Les enseignants d’aujourd’hui sont flexibles et capables d’adapter leur enseignement à chaque individu composant leur classe! Ils savent qu’ils n’enseignent pas à un groupe homogène. Malheureusement, devant votre désir (justifié) d’inclure votre enfant en classe régulière pendant tout son parcours scolaire, certains intervenants pourront se fermer, avoir une attitude rigide et centrée sur certaines expériences négatives appartenant au passé. L’inclusion, c’est un apprentissage pour eux aussi.

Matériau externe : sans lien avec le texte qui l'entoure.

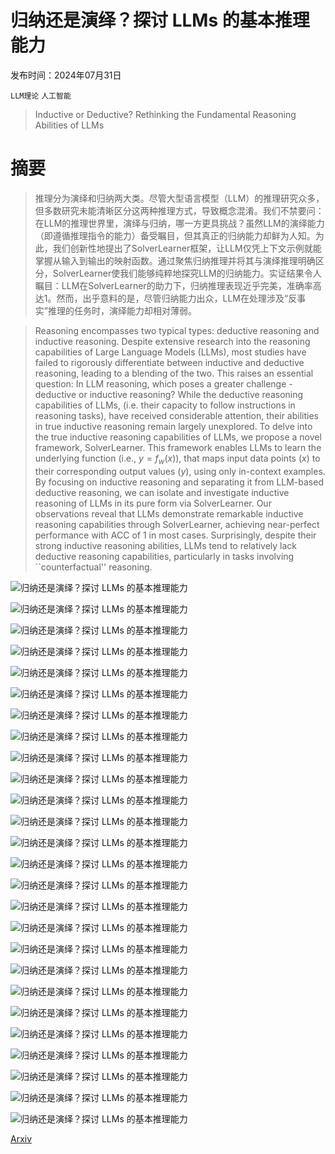 # 归纳还是演绎？探讨 LLMs 的基本推理能力

发布时间：2024年07月31日

`LLM理论` `人工智能`

> Inductive or Deductive? Rethinking the Fundamental Reasoning Abilities of LLMs

# 摘要

> 推理分为演绎和归纳两大类。尽管大型语言模型（LLM）的推理研究众多，但多数研究未能清晰区分这两种推理方式，导致概念混淆。我们不禁要问：在LLM的推理世界里，演绎与归纳，哪一方更具挑战？虽然LLM的演绎能力（即遵循推理指令的能力）备受瞩目，但其真正的归纳能力却鲜为人知。为此，我们创新性地提出了SolverLearner框架，让LLM仅凭上下文示例就能掌握从输入到输出的映射函数。通过聚焦归纳推理并将其与演绎推理明确区分，SolverLearner使我们能够纯粹地探究LLM的归纳能力。实证结果令人瞩目：LLM在SolverLearner的助力下，归纳推理表现近乎完美，准确率高达1。然而，出乎意料的是，尽管归纳能力出众，LLM在处理涉及“反事实”推理的任务时，演绎能力却相对薄弱。

> Reasoning encompasses two typical types: deductive reasoning and inductive reasoning. Despite extensive research into the reasoning capabilities of Large Language Models (LLMs), most studies have failed to rigorously differentiate between inductive and deductive reasoning, leading to a blending of the two. This raises an essential question: In LLM reasoning, which poses a greater challenge - deductive or inductive reasoning? While the deductive reasoning capabilities of LLMs, (i.e. their capacity to follow instructions in reasoning tasks), have received considerable attention, their abilities in true inductive reasoning remain largely unexplored. To delve into the true inductive reasoning capabilities of LLMs, we propose a novel framework, SolverLearner. This framework enables LLMs to learn the underlying function (i.e., $y = f_w(x)$), that maps input data points $(x)$ to their corresponding output values $(y)$, using only in-context examples. By focusing on inductive reasoning and separating it from LLM-based deductive reasoning, we can isolate and investigate inductive reasoning of LLMs in its pure form via SolverLearner. Our observations reveal that LLMs demonstrate remarkable inductive reasoning capabilities through SolverLearner, achieving near-perfect performance with ACC of 1 in most cases. Surprisingly, despite their strong inductive reasoning abilities, LLMs tend to relatively lack deductive reasoning capabilities, particularly in tasks involving ``counterfactual'' reasoning.

![归纳还是演绎？探讨 LLMs 的基本推理能力](../../../paper_images/2408.00114/x1.png)

![归纳还是演绎？探讨 LLMs 的基本推理能力](../../../paper_images/2408.00114/x2.png)

![归纳还是演绎？探讨 LLMs 的基本推理能力](../../../paper_images/2408.00114/x3.png)

![归纳还是演绎？探讨 LLMs 的基本推理能力](../../../paper_images/2408.00114/x4.png)

![归纳还是演绎？探讨 LLMs 的基本推理能力](../../../paper_images/2408.00114/x5.png)

![归纳还是演绎？探讨 LLMs 的基本推理能力](../../../paper_images/2408.00114/x6.png)

![归纳还是演绎？探讨 LLMs 的基本推理能力](../../../paper_images/2408.00114/x7.png)

![归纳还是演绎？探讨 LLMs 的基本推理能力](../../../paper_images/2408.00114/x8.png)

![归纳还是演绎？探讨 LLMs 的基本推理能力](../../../paper_images/2408.00114/x9.png)

![归纳还是演绎？探讨 LLMs 的基本推理能力](../../../paper_images/2408.00114/x10.png)

![归纳还是演绎？探讨 LLMs 的基本推理能力](../../../paper_images/2408.00114/x11.png)

![归纳还是演绎？探讨 LLMs 的基本推理能力](../../../paper_images/2408.00114/x12.png)

![归纳还是演绎？探讨 LLMs 的基本推理能力](../../../paper_images/2408.00114/x13.png)

![归纳还是演绎？探讨 LLMs 的基本推理能力](../../../paper_images/2408.00114/x14.png)

![归纳还是演绎？探讨 LLMs 的基本推理能力](../../../paper_images/2408.00114/x15.png)

![归纳还是演绎？探讨 LLMs 的基本推理能力](../../../paper_images/2408.00114/x16.png)

![归纳还是演绎？探讨 LLMs 的基本推理能力](../../../paper_images/2408.00114/x17.png)

![归纳还是演绎？探讨 LLMs 的基本推理能力](../../../paper_images/2408.00114/x18.png)

![归纳还是演绎？探讨 LLMs 的基本推理能力](../../../paper_images/2408.00114/x19.png)

![归纳还是演绎？探讨 LLMs 的基本推理能力](../../../paper_images/2408.00114/x20.png)

![归纳还是演绎？探讨 LLMs 的基本推理能力](../../../paper_images/2408.00114/x21.png)

![归纳还是演绎？探讨 LLMs 的基本推理能力](../../../paper_images/2408.00114/x22.png)

![归纳还是演绎？探讨 LLMs 的基本推理能力](../../../paper_images/2408.00114/x23.png)

![归纳还是演绎？探讨 LLMs 的基本推理能力](../../../paper_images/2408.00114/x24.png)

![归纳还是演绎？探讨 LLMs 的基本推理能力](../../../paper_images/2408.00114/x25.png)

![归纳还是演绎？探讨 LLMs 的基本推理能力](../../../paper_images/2408.00114/x26.png)

[Arxiv](https://arxiv.org/abs/2408.00114)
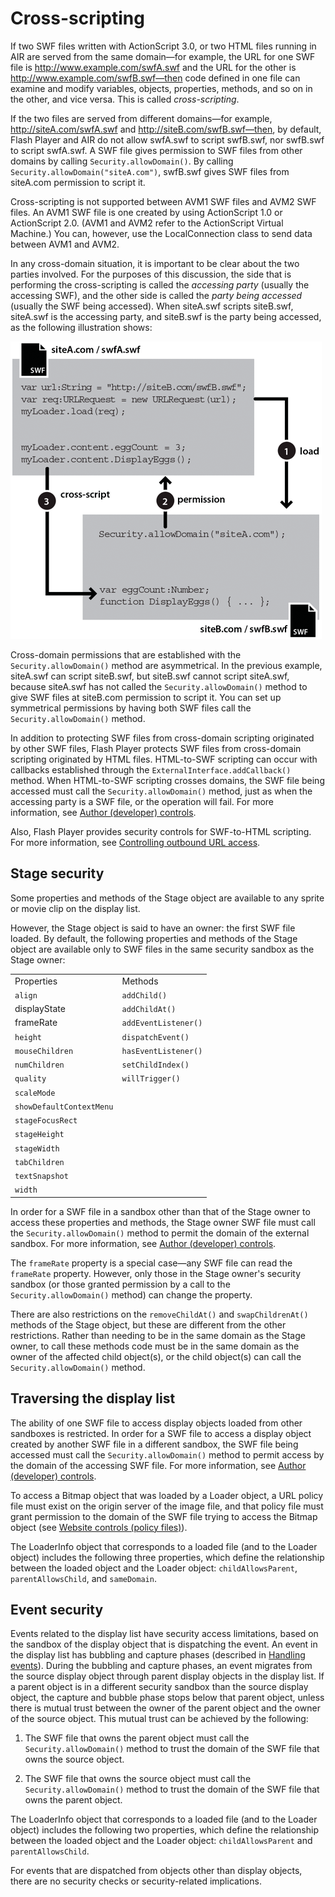 # Cross-scripting

If two SWF files written with ActionScript 3.0, or two HTML files running in AIR
are served from the same domain—for example, the URL for one SWF file is
http://www.example.com/swfA.swf and the URL for the other is
http://www.example.com/swfB.swf—then code defined in one file can examine and
modify variables, objects, properties, methods, and so on in the other, and vice
versa. This is called _cross-scripting_.

If the two files are served from different domains—for example,
http://siteA.com/swfA.swf and http://siteB.com/swfB.swf—then, by default, Flash
Player and AIR do not allow swfA.swf to script swfB.swf, nor swfB.swf to script
swfA.swf. A SWF file gives permission to SWF files from other domains by calling
`Security.allowDomain()`. By calling `Security.allowDomain("siteA.com")`,
swfB.swf gives SWF files from siteA.com permission to script it.

Cross-scripting is not supported between AVM1 SWF files and AVM2 SWF files. An
AVM1 SWF file is one created by using ActionScript 1.0 or ActionScript 2.0.
(AVM1 and AVM2 refer to the ActionScript Virtual Machine.) You can, however, use
the LocalConnection class to send data between AVM1 and AVM2.

In any cross-domain situation, it is important to be clear about the two parties
involved. For the purposes of this discussion, the side that is performing the
cross-scripting is called the _accessing party_ (usually the accessing SWF), and
the other side is called the _party being accessed_ (usually the SWF being
accessed). When siteA.swf scripts siteB.swf, siteA.swf is the accessing party,
and siteB.swf is the party being accessed, as the following illustration shows:

![](../img/sc_crossScript_load_popup.png)

Cross-domain permissions that are established with the `Security.allowDomain()`
method are asymmetrical. In the previous example, siteA.swf can script
siteB.swf, but siteB.swf cannot script siteA.swf, because siteA.swf has not
called the `Security.allowDomain()` method to give SWF files at siteB.com
permission to script it. You can set up symmetrical permissions by having both
SWF files call the `Security.allowDomain()` method.

In addition to protecting SWF files from cross-domain scripting originated by
other SWF files, Flash Player protects SWF files from cross-domain scripting
originated by HTML files. HTML-to-SWF scripting can occur with callbacks
established through the `ExternalInterface.addCallback()` method. When
HTML-to-SWF scripting crosses domains, the SWF file being accessed must call the
`Security.allowDomain()` method, just as when the accessing party is a SWF file,
or the operation will fail. For more information, see
[Author (developer) controls](./permission-controls.md#author-developer-controls).

Also, Flash Player provides security controls for SWF-to-HTML scripting. For
more information, see
[Controlling outbound URL access](./controlling-outbound-url-access.md).

## Stage security

Some properties and methods of the Stage object are available to any sprite or
movie clip on the display list.

However, the Stage object is said to have an owner: the first SWF file loaded.
By default, the following properties and methods of the Stage object are
available only to SWF files in the same security sandbox as the Stage owner:

|                          |                      |
| ------------------------ | -------------------- |
| Properties               | Methods              |
| `align`                  | `addChild()`         |
| displayState             | `addChildAt()`       |
| frameRate                | `addEventListener()` |
| `height`                 | `dispatchEvent()`    |
| `mouseChildren`          | `hasEventListener()` |
| `numChildren`            | `setChildIndex()`    |
| `quality`                | `willTrigger()`      |
| `scaleMode`              |                      |
| `showDefaultContextMenu` |                      |
| `stageFocusRect`         |                      |
| `stageHeight`            |                      |
| `stageWidth`             |                      |
| `tabChildren`            |                      |
| `textSnapshot`           |                      |
| `width`                  |                      |

In order for a SWF file in a sandbox other than that of the Stage owner to
access these properties and methods, the Stage owner SWF file must call the
`Security.allowDomain()` method to permit the domain of the external sandbox.
For more information, see
[Author (developer) controls](./permission-controls.md#author-developer-controls).

The `frameRate` property is a special case—any SWF file can read the `frameRate`
property. However, only those in the Stage owner's security sandbox (or those
granted permission by a call to the `Security.allowDomain()` method) can change
the property.

There are also restrictions on the `removeChildAt()` and `swapChildrenAt()`
methods of the Stage object, but these are different from the other
restrictions. Rather than needing to be in the same domain as the Stage owner,
to call these methods code must be in the same domain as the owner of the
affected child object(s), or the child object(s) can call the
`Security.allowDomain()` method.

## Traversing the display list

The ability of one SWF file to access display objects loaded from other
sandboxes is restricted. In order for a SWF file to access a display object
created by another SWF file in a different sandbox, the SWF file being accessed
must call the `Security.allowDomain()` method to permit access by the domain of
the accessing SWF file. For more information, see
[Author (developer) controls](./permission-controls.md#author-developer-controls).

To access a Bitmap object that was loaded by a Loader object, a URL policy file
must exist on the origin server of the image file, and that policy file must
grant permission to the domain of the SWF file trying to access the Bitmap
object (see
[Website controls (policy files)](./permission-controls.md#website-controls-policy-files)).

The LoaderInfo object that corresponds to a loaded file (and to the Loader
object) includes the following three properties, which define the relationship
between the loaded object and the Loader object: `childAllowsParent`,
`parentAllowsChild`, and `sameDomain`.

## Event security

Events related to the display list have security access limitations, based on
the sandbox of the display object that is dispatching the event. An event in the
display list has bubbling and capture phases (described in
[Handling events](../core-actionscript-classes/handling-events/index.md)).
During the bubbling and capture phases, an event migrates from the source
display object through parent display objects in the display list. If a parent
object is in a different security sandbox than the source display object, the
capture and bubble phase stops below that parent object, unless there is mutual
trust between the owner of the parent object and the owner of the source object.
This mutual trust can be achieved by the following:

1.  The SWF file that owns the parent object must call the
    `Security.allowDomain()` method to trust the domain of the SWF file that
    owns the source object.

2.  The SWF file that owns the source object must call the
    `Security.allowDomain()` method to trust the domain of the SWF file that
    owns the parent object.

The LoaderInfo object that corresponds to a loaded file (and to the Loader
object) includes the following two properties, which define the relationship
between the loaded object and the Loader object: `childAllowsParent` and
`parentAllowsChild`.

For events that are dispatched from objects other than display objects, there
are no security checks or security-related implications.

Les réactions porteront souvent sur l’apprentissage des notions théoriques : « Votre enfant ne pourra pas suivre le groupe! » Comprendre ce qu’est l’inclusion change tout, car le point ici n’est pas : « Je veux que mon enfant apprenne pour suivre les autres ». Le point ici est: « Je veux que mon enfant soit considéré comme un membre de la société qui l’accueillera tel qu’il est et l’accompagnera, sans le discriminer ».

Qui parle de connaissances? Les connaissances peuvent s’acquérir toute la vie et il existe une multitude de façons d’apprendre (surtout avec les technologies d’aujourd’hui). Il faut plutôt parler d’empathie, d’acceptation, d’épanouissement, de réalisation de soi. Si vous ne faites que vous entourer de personnes identiques à vous, quel progrès pensez-vous faire? Apprendre grâce à l’autre est un but en soi.

Après tout, être humain signifie être différent. Offrir des chances égales à tous, sans exception, c’est inclure tous les jeunes dans leur milieu de vie tout comme dans la société qui les entoure. Valoriser les différences et les utiliser comme des forces, c’est ce qui permet de faire avancer le monde. Soyez-en convaincus.

Mes réflexions sont appuyées par la lecture de :

ROUSSEAU, Nadia. La pédagogie de l’inclusion scolaire, Un défi ambitieux et stimulant, 3e édition, Canada, Presses de l’Université du Québec,2015, 510 p., Coll. Éducation intervention.